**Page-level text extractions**

Start of Block

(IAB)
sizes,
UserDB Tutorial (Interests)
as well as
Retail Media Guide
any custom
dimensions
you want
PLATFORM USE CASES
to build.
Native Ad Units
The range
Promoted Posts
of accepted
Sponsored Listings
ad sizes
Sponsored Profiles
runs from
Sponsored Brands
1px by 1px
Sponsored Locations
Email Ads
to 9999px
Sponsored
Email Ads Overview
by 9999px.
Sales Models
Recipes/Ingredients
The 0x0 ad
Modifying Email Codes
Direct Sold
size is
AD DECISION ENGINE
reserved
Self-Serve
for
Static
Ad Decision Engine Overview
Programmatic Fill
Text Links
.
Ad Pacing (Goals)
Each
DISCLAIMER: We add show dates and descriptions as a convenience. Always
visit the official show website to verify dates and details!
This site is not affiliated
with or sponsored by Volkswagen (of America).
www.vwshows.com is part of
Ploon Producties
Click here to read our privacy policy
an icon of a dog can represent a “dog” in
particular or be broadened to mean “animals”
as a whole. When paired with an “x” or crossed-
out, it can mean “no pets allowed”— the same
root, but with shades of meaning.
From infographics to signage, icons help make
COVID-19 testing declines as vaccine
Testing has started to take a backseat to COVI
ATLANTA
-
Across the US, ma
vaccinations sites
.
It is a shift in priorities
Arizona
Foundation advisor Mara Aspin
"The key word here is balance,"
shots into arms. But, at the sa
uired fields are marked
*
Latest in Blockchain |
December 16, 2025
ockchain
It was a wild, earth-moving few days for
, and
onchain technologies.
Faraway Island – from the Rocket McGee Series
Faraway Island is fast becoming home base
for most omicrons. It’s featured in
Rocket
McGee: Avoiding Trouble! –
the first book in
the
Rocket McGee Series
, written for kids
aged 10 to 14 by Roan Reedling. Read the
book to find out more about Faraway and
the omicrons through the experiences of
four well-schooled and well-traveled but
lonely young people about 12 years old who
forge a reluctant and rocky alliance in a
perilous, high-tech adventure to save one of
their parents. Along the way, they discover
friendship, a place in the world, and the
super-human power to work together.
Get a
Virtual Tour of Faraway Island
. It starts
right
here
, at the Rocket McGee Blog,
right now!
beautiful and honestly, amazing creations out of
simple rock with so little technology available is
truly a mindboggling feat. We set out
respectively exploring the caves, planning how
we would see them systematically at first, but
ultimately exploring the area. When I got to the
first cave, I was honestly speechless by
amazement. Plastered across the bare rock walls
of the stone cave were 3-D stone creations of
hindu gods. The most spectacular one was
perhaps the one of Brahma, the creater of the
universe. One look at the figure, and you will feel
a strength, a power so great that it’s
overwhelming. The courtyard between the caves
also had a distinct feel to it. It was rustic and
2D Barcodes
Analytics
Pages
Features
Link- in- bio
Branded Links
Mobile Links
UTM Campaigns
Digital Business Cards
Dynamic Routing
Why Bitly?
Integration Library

End of Block
Start of Block

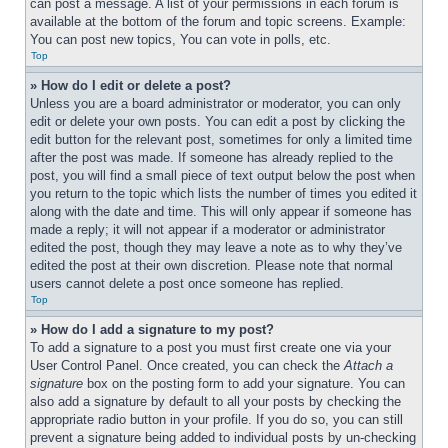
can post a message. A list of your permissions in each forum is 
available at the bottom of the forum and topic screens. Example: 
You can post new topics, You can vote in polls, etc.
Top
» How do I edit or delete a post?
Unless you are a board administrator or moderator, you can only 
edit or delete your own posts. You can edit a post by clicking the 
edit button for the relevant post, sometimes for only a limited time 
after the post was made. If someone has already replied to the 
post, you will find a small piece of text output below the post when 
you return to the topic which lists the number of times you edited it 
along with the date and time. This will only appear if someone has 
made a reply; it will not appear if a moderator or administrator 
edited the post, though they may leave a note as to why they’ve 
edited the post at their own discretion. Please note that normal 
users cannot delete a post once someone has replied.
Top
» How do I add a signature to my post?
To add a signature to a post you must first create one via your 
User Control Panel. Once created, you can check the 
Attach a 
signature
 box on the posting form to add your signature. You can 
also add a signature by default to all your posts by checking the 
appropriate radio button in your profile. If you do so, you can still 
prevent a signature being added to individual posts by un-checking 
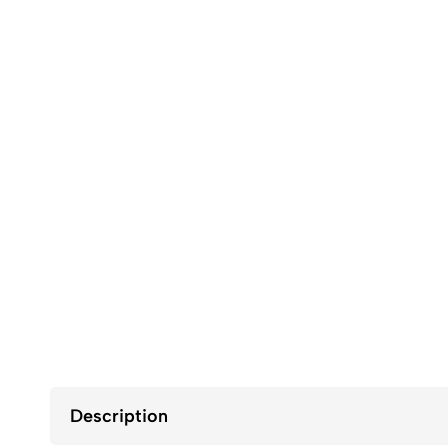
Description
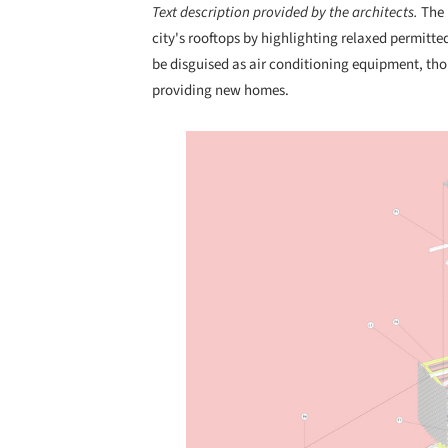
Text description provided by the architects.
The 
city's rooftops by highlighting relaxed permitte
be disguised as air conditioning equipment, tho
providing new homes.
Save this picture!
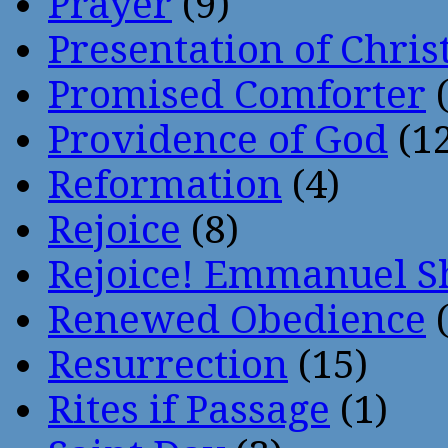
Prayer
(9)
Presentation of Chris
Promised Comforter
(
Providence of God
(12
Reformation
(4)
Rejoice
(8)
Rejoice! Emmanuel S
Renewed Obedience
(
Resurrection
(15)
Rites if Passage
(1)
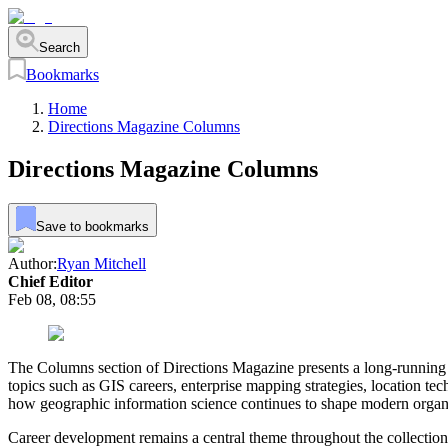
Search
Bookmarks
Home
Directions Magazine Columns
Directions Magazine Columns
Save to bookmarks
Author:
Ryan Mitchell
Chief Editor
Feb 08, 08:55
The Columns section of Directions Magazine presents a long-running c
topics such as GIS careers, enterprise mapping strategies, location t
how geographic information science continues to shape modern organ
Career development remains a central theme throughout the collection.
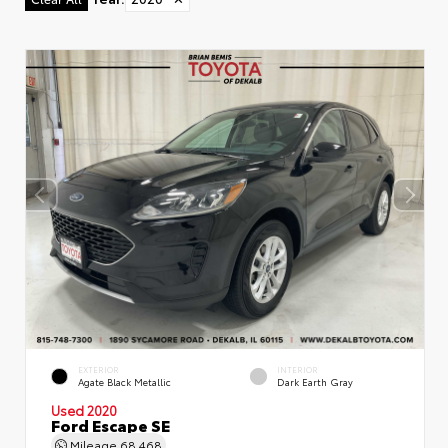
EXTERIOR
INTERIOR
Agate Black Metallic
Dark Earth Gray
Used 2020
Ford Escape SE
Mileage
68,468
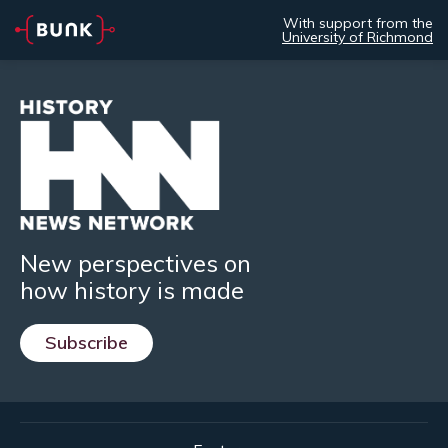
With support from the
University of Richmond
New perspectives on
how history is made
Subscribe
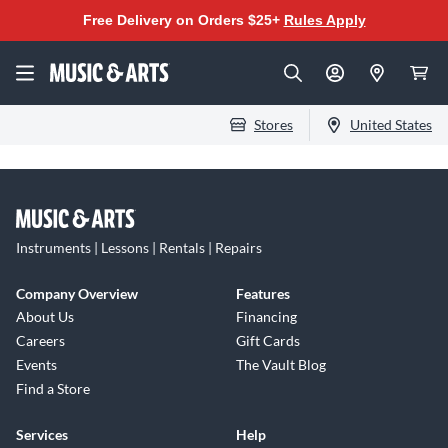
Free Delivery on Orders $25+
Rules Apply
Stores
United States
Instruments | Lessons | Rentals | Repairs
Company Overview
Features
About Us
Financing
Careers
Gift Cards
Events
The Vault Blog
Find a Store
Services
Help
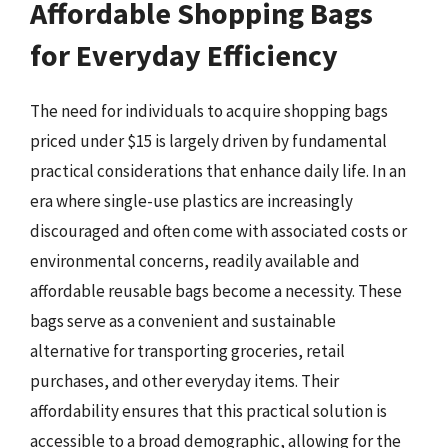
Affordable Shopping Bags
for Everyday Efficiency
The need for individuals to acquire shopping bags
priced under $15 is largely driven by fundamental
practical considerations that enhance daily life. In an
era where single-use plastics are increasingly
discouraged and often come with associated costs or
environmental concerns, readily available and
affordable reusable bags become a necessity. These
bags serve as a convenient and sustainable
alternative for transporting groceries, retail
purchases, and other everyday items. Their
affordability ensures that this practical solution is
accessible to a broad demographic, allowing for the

End of Block
Start of Block

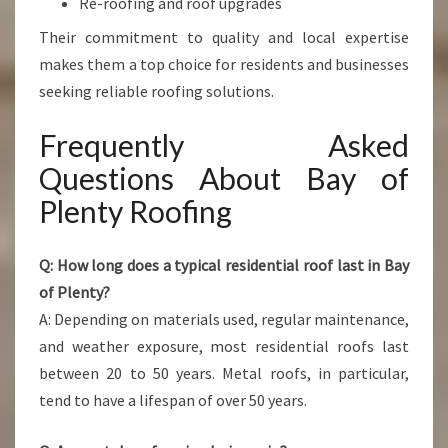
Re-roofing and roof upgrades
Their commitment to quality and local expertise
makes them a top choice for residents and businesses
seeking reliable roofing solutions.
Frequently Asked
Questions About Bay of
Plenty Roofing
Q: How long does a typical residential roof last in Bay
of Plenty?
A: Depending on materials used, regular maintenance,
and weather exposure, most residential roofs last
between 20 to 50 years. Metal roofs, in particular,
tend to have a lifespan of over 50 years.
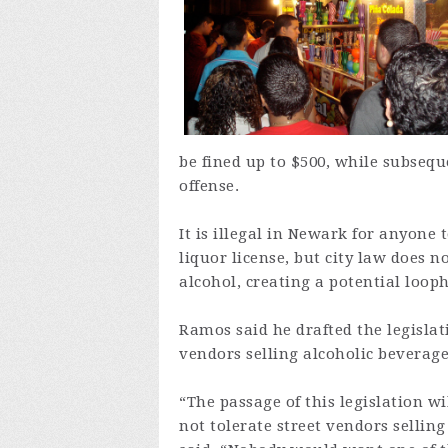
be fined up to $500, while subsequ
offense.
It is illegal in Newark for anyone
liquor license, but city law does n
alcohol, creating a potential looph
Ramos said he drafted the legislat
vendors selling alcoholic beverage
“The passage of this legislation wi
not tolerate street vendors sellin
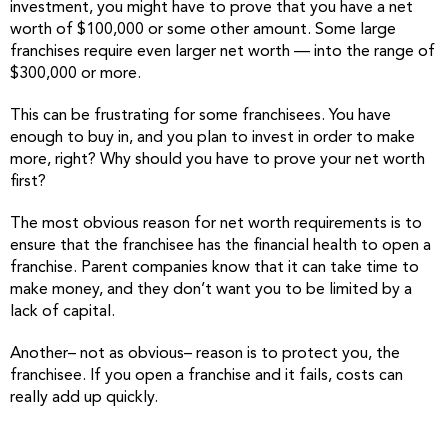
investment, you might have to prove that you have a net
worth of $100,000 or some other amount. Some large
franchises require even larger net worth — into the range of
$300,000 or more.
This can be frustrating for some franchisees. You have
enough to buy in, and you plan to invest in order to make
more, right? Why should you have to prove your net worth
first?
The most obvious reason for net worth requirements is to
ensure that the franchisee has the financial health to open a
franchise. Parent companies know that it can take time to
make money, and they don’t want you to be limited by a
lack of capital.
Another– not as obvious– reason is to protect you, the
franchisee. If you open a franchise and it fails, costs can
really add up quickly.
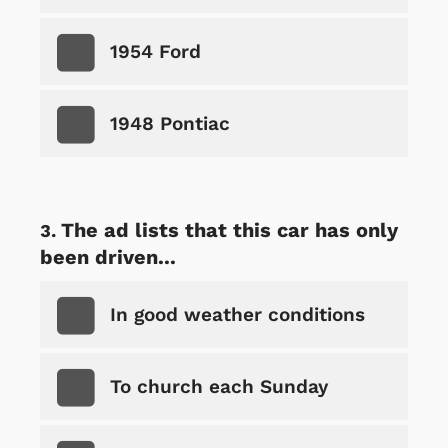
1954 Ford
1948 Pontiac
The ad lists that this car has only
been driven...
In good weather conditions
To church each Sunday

End of Block

**Description of the task**
Every line from the one with "not tolerate street vendors sellin" through the one with "To church each Sunday" is to be reproduced exactly as written above, and the pictures are to be dropped.

**Exercise result**
not tolerate street vendors sellin
investment, you might have to prove that you have a net
worth of $100,000 or some other amount. Some large
franchises require even larger net worth — into the range of
$300,000 or more.
This can be frustrating for some franchisees. You have
enough to buy in, and you plan to invest in order to make
more, right? Why should you have to prove your net worth
first?
The most obvious reason for net worth requirements is to
ensure that the franchisee has the financial health to open a
franchise. Parent companies know that it can take time to
make money, and they don’t want you to be limited by a
lack of capital.
Another– not as obvious– reason is to protect you, the
franchisee. If you open a franchise and it fails, costs can
really add up quickly.
1954 Ford
1948 Pontiac
The ad lists that this car has only
been driven...
In good weather conditions
To church each Sunday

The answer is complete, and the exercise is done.